Título: O Uruguai da Frente Ampla
Autor:
Fonte: O Estado de São Paulo, 02/03/2005, Editorial, p. A3

Um dos primeiros atos do presidente Tabaré Vásquez, assim que tomou posse, foi formalizar o restabelecimento de relações diplomáticas entre o Uruguai e Cuba, rompidas desde 2002. Termina aí, porém, o tributo que o presidente eleito pela coligação Frente Ampla/Encontro Progressista/Nova Maioria sentiu-se na obrigação de prestar ao castrismo. Tabaré Vásquez, assim como os presidentes Ricardo Lagos, do Chile, Lúcio Gutierrez, do Equador, Néstor Kirchner, da Argentina, e Luiz Inácio Lula da Silva, do Brasil, já tiveram maior identidade com o esquerdismo radical ainda cultivado em Cuba. Chegaram à presidência de seus países, no entanto, como políticos de uma esquerda moderada, preocupada, sim, com os problemas sociais que não faltam na região, mas comprometida, sobretudo, com a estabilidade macroeconômica e a economia de mercado.

A eleição de Tabaré Vásquez por um conglomerado que reuniu desde políticos da esquerda democrática até antigos guerrilheiros expôs outro fenômeno que vai se tornando comum na América do Sul: o profundo desgaste dos partidos políticos tradicionais. Na Bolívia, no Equador e no Peru, os antigos partidos estão sendo substituídos, na preferência do eleitorado, por movimentos étnicos. Na Venezuela, a falência do tradicional sistema bipartidário abriu caminho para a ascensão do populismo de Hugo Chávez.

No Uruguai, a vitória da coligação Frente Ampla/Encontro Progressista/Nova Maioria interrompeu 174 anos de alternância no poder dos partidos Blanco e Colorado. Tabaré Vásquez contará com folgada maioria no Congresso, mas terá à sua frente uma imensa tarefa de reconstrução de um país cuja economia foi devastada por sucessivas crises. A dívida externa do Uruguai equivale a 106% do PIB. O perfil da dívida foi alongado em 2003, mas parte substancial dos US$ 12 bilhões é devida a organismos multilaterais, inclusive o Fundo Monetário Internacional, e as primeiras parcelas vencem no segundo semestre. Desde 1998, o PIB uruguaio encolheu cerca de 20%. O estado do bem-estar social que fez o país ser conhecido como a Suíça sul-americana já não existe e mais de 30% da população vive abaixo da linha de pobreza. Mais de 10% da população imigrou, em busca de melhores oportunidades em outros países.

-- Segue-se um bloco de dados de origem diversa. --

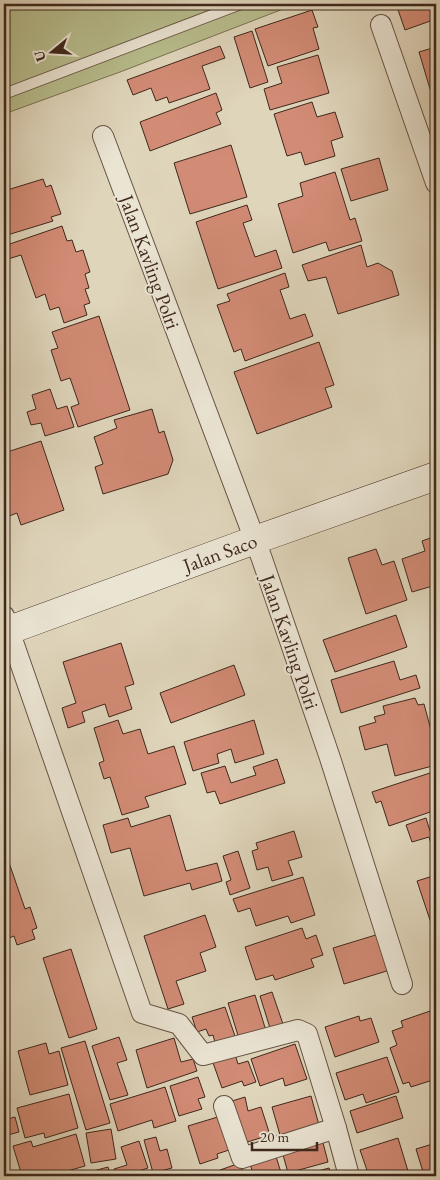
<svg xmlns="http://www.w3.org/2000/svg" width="440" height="1180" font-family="'EB Garamond',serif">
	<rect width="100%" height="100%" fill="#dfd5bb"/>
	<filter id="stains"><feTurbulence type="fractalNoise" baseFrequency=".004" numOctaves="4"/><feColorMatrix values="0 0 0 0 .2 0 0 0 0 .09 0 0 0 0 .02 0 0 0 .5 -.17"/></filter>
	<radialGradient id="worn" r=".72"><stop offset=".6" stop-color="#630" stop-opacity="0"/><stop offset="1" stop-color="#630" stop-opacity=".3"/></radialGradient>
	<!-- green -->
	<polygon fill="#b7bc8c" stroke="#7b7254" points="4,4 296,4 120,72 4,114"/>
	<!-- building -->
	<g fill="#d28b75" stroke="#3f281c">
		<polygon points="396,4 436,4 436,19 405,30"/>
		<polygon points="312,10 318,27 313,28 319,49 268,66 255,29"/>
		<polygon points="252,31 268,82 250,88 234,37"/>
		<polygon points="220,46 225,58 202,66 210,89 169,103 167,97 156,101 151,88 133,95 127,80"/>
		<polygon points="436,47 436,109 419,52"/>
		<polygon points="318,55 329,93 270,110 264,89 282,83 277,67"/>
		<polygon points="216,93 222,110 216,113 221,124 150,151 140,122"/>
		<polygon points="312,102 317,117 335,112 343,137 331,141 335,156 305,165 301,152 287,156 274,114"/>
		<polygon points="231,145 247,197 190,214 174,163"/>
		<polygon points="379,158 388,190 351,201 341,169"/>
		<polygon points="335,172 350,220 355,218 362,241 329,251 326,242 293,253 278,204 303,196 300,183"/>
		<polygon points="43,179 46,187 51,185 61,214 51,217 53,221 4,236 4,209 6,208 4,200 4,191"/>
		<polygon points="247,205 252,220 243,223 255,257 276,250 282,268 218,289 196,222"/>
		<polygon points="62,226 67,241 72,240 76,252 83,250 90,272 85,274 89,288 85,289 90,303 84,305 87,315 64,323 59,307 50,310 45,294 36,298 21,255 8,259 4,246"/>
		<polygon points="361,245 367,267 378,263 392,271 399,295 338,314 326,277 308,281 302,265"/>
		<polygon points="285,273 289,287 280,290 290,319 305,314 313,336 245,361 241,349 234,352 217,305 230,301 227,294"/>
		<polygon points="99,316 130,410 78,427 71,407 79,404 70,378 61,381 51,350 58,348 52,332"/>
		<polygon points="319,342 334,385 325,388 332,407 257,434 234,372"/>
		<polygon points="50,389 57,409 67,406 74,427 45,436 41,423 31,425 27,412 36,409 32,395"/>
		<polygon points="152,409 159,433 164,431 173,460 168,474 103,494 95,467 103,464 94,437 117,428 114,420"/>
		<polygon points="41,441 64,510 21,525 17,513 4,518 4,453"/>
		<polygon points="436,536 436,585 412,592 402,559 425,551 422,541"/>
		<polygon points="376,549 382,565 394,561 407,600 366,614 348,558"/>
		<polygon points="396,615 407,647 335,672 323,640"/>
		<polygon points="121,643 134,684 125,687 132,709 109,717 105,704 82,712 85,722 68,728 62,708 76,703 63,662"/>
		<polygon points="394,661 400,680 416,675 420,688 341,713 331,680"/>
		<polygon points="234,665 245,695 171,723 160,693"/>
		<polygon points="415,698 418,705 424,704 435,745 436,744 436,765 395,776 387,744 365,750 359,727 376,722 374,717 385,714 383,706"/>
		<polygon points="118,720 123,734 140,729 148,754 174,746 186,784 145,797 149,807 122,815 110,777 104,779 99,763 104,761 94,728"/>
		<polygon points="254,720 264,754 235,763 231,749 217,754 219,763 193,771 184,742"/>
		<polygon points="277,759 285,783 220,804 215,791 207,793 201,773 225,766 231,783 256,775 253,767"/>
		<polygon points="433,772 436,782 436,810 389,826 381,801 376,803 372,792"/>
		<polygon points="170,815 186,871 217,863 222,881 192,890 190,883 144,896 130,848 111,853 103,825 128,818 131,827"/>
		<polygon points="426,818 430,831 436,829 436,853 434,854 429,837 412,842 406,825"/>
		<polygon points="294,831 302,857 288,861 293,875 272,881 268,867 257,870 252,851 258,849 256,843"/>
		<polygon points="4,851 5,851 25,909 30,907 37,928 32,930 35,939 17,945 14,936 4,940"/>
		<polygon points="238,851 250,888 230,895 226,882 231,880 223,856"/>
		<polygon points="436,875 436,932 434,932 417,881"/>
		<polygon points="303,877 315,915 291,923 288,916 256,926 250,908 238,912 233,899"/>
		<polygon points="205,915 216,947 200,953 206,971 176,981 184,1004 168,1009 144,936"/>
		<polygon points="302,928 306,939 316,935 323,955 311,959 314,967 275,980 273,975 256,980 245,947"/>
		<polygon points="379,934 390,970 344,984 333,948"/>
		<polygon points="71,949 97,1029 69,1038 43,958"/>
		<polygon points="272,992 283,1024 270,1028 260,996"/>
		<polygon points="255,995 267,1034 240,1042 228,1003"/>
		<polygon points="225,1007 236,1039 216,1046 213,1035 209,1036 206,1029 197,1032 192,1017"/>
		<polygon points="436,1009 436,1079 411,1087 409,1082 403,1084 390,1048 397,1045 392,1031 403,1027 401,1021"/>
		<polygon points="359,1016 360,1021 371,1018 379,1042 335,1057 325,1027"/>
		<polygon points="119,1037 127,1060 117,1063 128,1095 110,1100 92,1046"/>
		<polygon points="174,1038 181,1062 193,1059 197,1071 147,1088 136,1050"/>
		<polygon points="85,1041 110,1123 86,1130 61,1048"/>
		<polygon points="46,1043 49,1054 59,1051 68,1085 30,1095 18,1051"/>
		<polygon points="295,1044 307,1079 285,1086 283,1078 260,1086 251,1059"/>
		<polygon points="234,1051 238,1064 248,1061 256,1082 244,1086 242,1081 222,1088 212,1060"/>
		<polygon points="387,1057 399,1092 366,1103 363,1094 345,1100 336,1073"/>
		<polygon points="198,1077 205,1097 198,1099 202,1109 179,1116 170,1086"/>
		<polygon points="4,1081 10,1101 4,1103"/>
		<polygon points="165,1087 176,1121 154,1128 152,1120 118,1131 110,1104"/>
		<polygon points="69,1094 78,1128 45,1138 44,1133 25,1138 17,1108"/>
		<polygon points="311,1096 319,1125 280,1135 272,1107"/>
		<polygon points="396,1096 403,1118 357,1133 350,1111"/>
		<polygon points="245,1097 248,1111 261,1107 270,1135 244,1143 232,1101"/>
		<polygon points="221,1116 232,1149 217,1154 218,1158 200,1164 188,1126"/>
		<polygon points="15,1117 19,1132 4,1136 4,1120"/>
		<polygon points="111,1129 116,1159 91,1163 86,1133"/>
		<polygon points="76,1134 85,1166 50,1176 22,1176 13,1146 31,1141 33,1147"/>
		<polygon points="156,1137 160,1151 167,1149 172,1168 153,1173 144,1140"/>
		<polygon points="398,1138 408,1171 392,1176 369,1176 360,1150"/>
		<polygon points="322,1139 328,1162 288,1173 282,1151"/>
		<polygon points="139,1141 148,1168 130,1174 131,1176 116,1176 114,1169 127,1165 121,1147"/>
		<polygon points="436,1143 436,1171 424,1175 416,1149"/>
		<polygon points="275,1153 282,1176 254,1176 249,1161"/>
		<polygon points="240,1163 244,1176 211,1176 221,1173 220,1170"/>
		<polygon points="108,1167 111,1176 75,1176"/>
		<polygon points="329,1168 332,1176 300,1176"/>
	</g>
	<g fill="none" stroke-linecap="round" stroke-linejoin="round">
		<!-- service casing -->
		<g stroke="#675344" stroke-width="12">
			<polyline id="service" points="4,94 241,4"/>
		</g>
		<!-- minor casing -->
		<g stroke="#675344" stroke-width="22">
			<g id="minor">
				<polyline points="381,25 436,183"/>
				<polyline points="103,136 262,559 330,758 402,984"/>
				<polyline points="4,616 142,1013 179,1024 203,1055 298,1030 307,1034 336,1128 349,1176"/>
				<polyline points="224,1106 242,1158 336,1128"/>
			</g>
		</g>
		<!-- secondary casing -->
		<g stroke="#3f281c" stroke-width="29">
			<polyline id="secondary" points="4,632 255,540 436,476"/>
		</g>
		<!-- service -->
		<use href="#service" stroke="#eae4d3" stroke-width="10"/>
		<!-- minor -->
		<use href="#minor" stroke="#eae4d3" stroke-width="20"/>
		<!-- secondary -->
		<use href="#secondary" stroke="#eae4d3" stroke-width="28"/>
	</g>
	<g text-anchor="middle" stroke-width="4" stroke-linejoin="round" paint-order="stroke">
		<!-- street labels -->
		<g font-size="20" fill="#3f281c" stroke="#eae4d3">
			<text transform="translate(150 262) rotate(70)" y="7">Jalan Kavling Polri</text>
			<text transform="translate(220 553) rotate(-20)" y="7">Jalan Saco</text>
			<text transform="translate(290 642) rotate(71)" y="7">Jalan Kavling Polri</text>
		</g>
	</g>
	<!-- margin -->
	<rect width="440" height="1180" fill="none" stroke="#dfd5bb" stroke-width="20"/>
	<rect x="5" y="5" width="430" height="1170" fill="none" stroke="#3f281c" stroke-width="2.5"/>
	<rect x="10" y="10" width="420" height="1160" fill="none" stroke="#3f281c"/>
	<!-- north arrow -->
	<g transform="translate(52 52) rotate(252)" stroke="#eae4d3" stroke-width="4" paint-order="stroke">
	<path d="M0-4L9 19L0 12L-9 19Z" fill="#3f281c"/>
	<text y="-8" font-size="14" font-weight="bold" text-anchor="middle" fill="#3f281c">U</text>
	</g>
	<!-- scale -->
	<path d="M252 1142v8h65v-8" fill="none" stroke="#3f281c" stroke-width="2.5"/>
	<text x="260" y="1142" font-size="15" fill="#3f281c" stroke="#eae4d3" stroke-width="4" paint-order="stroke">20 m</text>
	<rect width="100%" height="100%" filter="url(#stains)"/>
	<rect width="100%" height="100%" fill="url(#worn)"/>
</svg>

Esta situação não será enfrentada com planos miraculosos, bravatas ou moratórias. A Frente Ampla, que há uma década pregava o calote da dívida externa, mudou radicalmente de posição. O senador José Mujica, que foi um dos líderes dos guerrilheiros tupamaros e hoje é um dos mais respeitados políticos do Uruguai, presidindo o Congresso, admite, quando muito, a renegociação de prazos de pagamento da dívida. Tabaré Vásquez, nem isso. Segundo ele, todos os compromissos serão honrados pontualmente. E, para tranqüilizar os mercados, logo após ser eleito, em outubro, Tabaré Vásquez indicou para o Ministério da Economia o senador Danilo Astori, notoriamente comprometido com a austeridade fiscal e a estabilidade da moeda.

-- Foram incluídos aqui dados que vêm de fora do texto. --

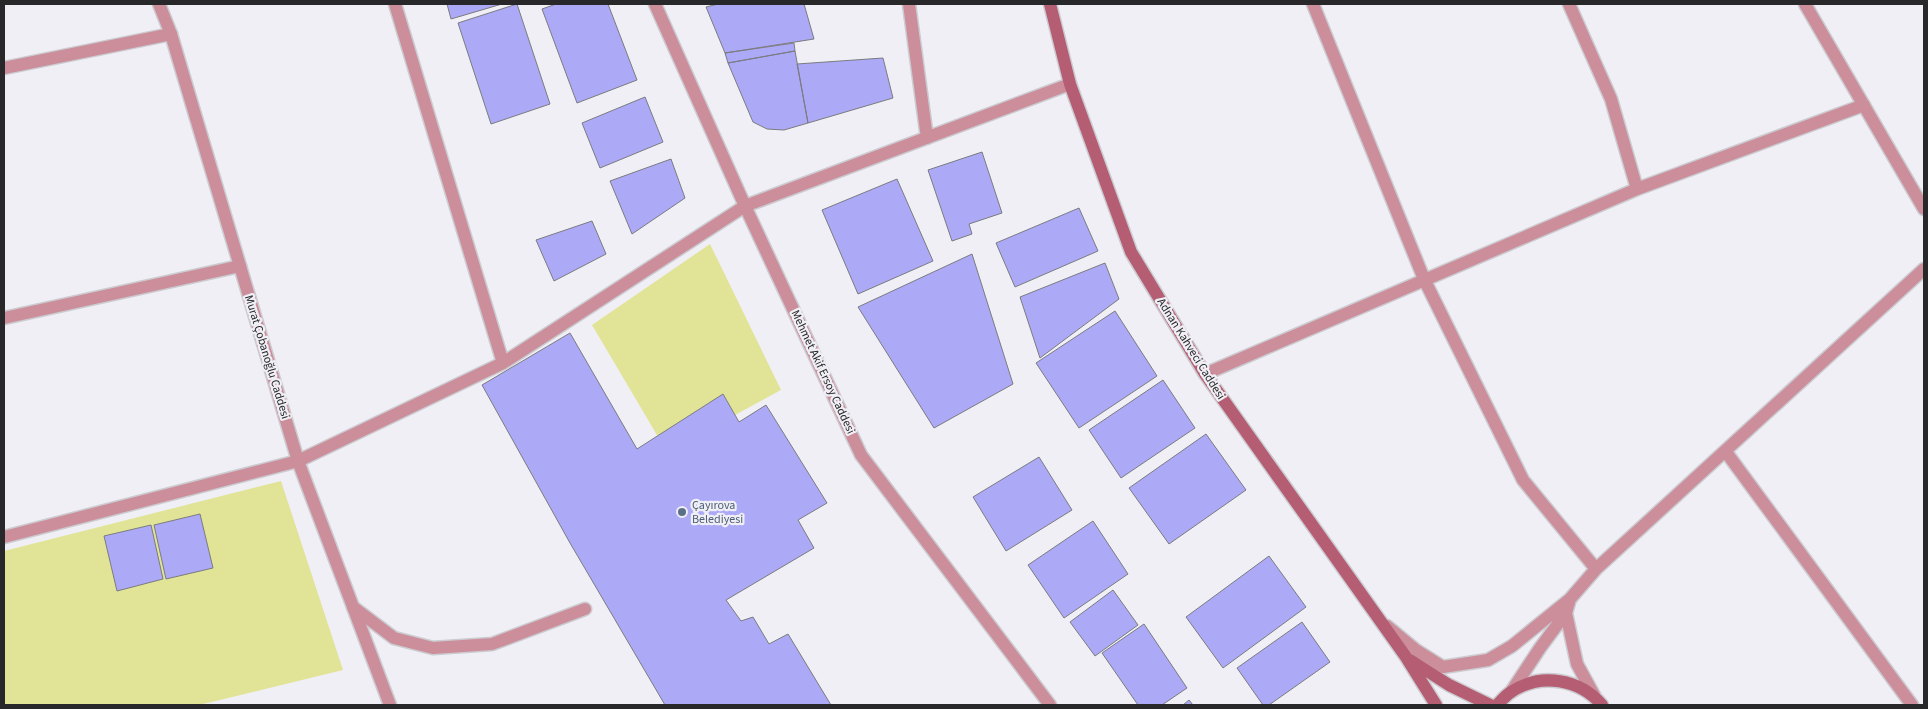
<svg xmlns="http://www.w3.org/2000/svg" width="1928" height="709" font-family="'Source Sans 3',sans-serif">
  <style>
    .green { fill: #e1e496 }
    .building { fill: #aca9f7; stroke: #7b7b80 }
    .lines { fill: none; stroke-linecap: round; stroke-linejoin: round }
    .service-casing { stroke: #cbcbd0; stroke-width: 15 }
    .minor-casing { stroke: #cbcbd0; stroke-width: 15 }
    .tertiary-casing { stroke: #cbcbd0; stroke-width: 15 }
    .secondary-casing { stroke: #cbcbd0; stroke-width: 15 }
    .service { stroke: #cc8e9b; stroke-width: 12 }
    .minor { stroke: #cc8e9b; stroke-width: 12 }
    .tertiary { stroke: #cc8e9b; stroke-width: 12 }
    .secondary { stroke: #b55d72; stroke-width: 12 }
    .service-dot { fill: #5c6f8a; stroke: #efeff5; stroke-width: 2 }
    .labels { text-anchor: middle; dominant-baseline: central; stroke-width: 4.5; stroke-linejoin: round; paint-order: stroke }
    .street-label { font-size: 12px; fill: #28282a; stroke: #efeff5 }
    .service-label { font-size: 12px; fill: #4e5e75; stroke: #efeff5; text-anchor: start }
  </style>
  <rect width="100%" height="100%" fill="#efeff5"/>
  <path class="green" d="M710,244L781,390L667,452L592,325Z
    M281,481L343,670L199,705H4V551Z"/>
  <path class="building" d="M447,4H502L451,19Z
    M517,4L550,104L491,124L458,23Z
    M556,4H608L637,80L577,103L542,9Z
    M718,4H804L814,39L725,53L706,7Z
    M794,43L795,51L728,63L725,53Z
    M795,51L808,123L784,130L767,129L753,122L728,63Z
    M883,58L893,98L808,123L797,64Z
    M645,97L663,142L600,168L582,123Z
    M982,152L1002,213L969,224L972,234L952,241L928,170Z
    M671,159L685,198L632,234L610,181Z
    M897,179L933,261L858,294L822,210Z
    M1079,208L1098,251L1015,287L996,243Z
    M592,221L606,254L554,281L536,240Z
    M972,254L1013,384L934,428L858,307Z
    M1105,263L1119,299L1040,358L1020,297Z
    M1115,311L1157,376L1079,428L1036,363Z
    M570,333L637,449L723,394L739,422L766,405L827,503L798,520L814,548L726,600L741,621L753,617L769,644L788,634L831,705H665L570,543L482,385Z
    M1163,380L1195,428L1121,478L1089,430Z
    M1206,434L1246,490L1169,544L1129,488Z
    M1039,457L1072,510L1006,551L973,497Z
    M200,514L213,568L166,579L154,525Z
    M1093,521L1128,574L1064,618L1028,565Z
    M151,525L163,579L117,591L104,536Z
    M1269,556L1306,607L1223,668L1186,617Z
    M1113,590L1138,625L1095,656L1070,622Z
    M1302,622L1330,662L1269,705H1263L1237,668Z
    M1144,624L1187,688L1162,705H1138L1102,653Z
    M1189,700L1193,705H1183Z"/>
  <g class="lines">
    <g class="service-casing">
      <path id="service" d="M353,607L394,638L433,648L492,644L585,609"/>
    </g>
    <g class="minor-casing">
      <path id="minor" d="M395,4L503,363
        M909,4L927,138
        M1313,4L1424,279L1523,480L1596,569
        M1569,4L1611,99L1637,189
        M1805,4L1924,209
        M4,68L171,34
        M4,318L240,266
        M1205,374L1637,189L1864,105
        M1726,452L1912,705
        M4,537L298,461L503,363L745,206L1070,84
        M1566,613L1577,664L1594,695
        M1387,626L1416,650L1443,667L1488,660L1512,646L1570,599
        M1511,692L1540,648L1566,613L1570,599L1596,569L1924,269"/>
    </g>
    <g class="tertiary-casing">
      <path id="tertiary" d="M159,4L171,34L298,461L390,705
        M655,4L745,206L861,455L1050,705"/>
    </g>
    <g class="secondary-casing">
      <path id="secondary" d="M1050,4L1070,84L1131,252L1205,374L1406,657L1436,705
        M1410,660L1449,685L1490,705
        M1497,705C1501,701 1506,695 1511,692C1541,672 1580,679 1602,705"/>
    </g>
    <use href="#service" class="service"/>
    <use href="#minor" class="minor"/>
    <use href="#tertiary" class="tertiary"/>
    <use href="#secondary" class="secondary"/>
  </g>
  <circle class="service-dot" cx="682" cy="512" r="5"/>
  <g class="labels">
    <g class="street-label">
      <text transform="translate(1191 349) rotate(58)">Adnan Kahveci Caddesi</text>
      <text transform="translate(267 357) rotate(73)">Murat Çobanoğlu Caddesi</text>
      <text transform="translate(823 372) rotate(65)">Mehmet Akif Ersoy Caddesi</text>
    </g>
    <g class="service-label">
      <text x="692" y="505">Çayırova<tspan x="692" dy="14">Belediyesi</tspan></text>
    </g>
  </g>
  <rect width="1928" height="709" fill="none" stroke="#28282a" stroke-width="10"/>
</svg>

Com Vásquez, o que mais mudará será a política externa. O bom relacionamento com os Estados Unidos, mantido pelo presidente Jorge Battle, será mantido. Mas as prioridades da diplomacia uruguaia voltarão a ser o Mercosul e o relacionamento privilegiado com o Brasil, que Vásquez visitará no dia 20 de março.

Aproveitando a presidência pró-tempore do Mercosul, ainda este ano, Tabaré Vásquez pretende fazer do Uruguai um instrumento de equilíbrio regional, agindo como o fiel da balança entre o Brasil e Argentina, e um elemento propulsor da institucionalização das relações políticas e comerciais do bloco. No campo institucional, sua meta imediata é a constituição de um parlamento do Mercosul. No que se refere ao comércio, sua plataforma inclui o estabelecimento de um cronograma para restabelecer "rapidamente" a disciplina da Tarifa Externa Comum, evitar a proliferação de restrições tarifárias e paratarifárias que distorçam o funcionamento do mercado ampliado. Pretende, ainda, fortalecer os mecanismos de coordenação de políticas macroeconômicas e consolidar os processos de integração física e de infra-estrutura entre os membros do Mercosul. Acima de tudo, seu objetivo é dar ao Mercosul uma única voz nas negociações multilaterais de comércio, ao contrário do que fez seu antecessor. Para o Brasil, não haveria programa melhor.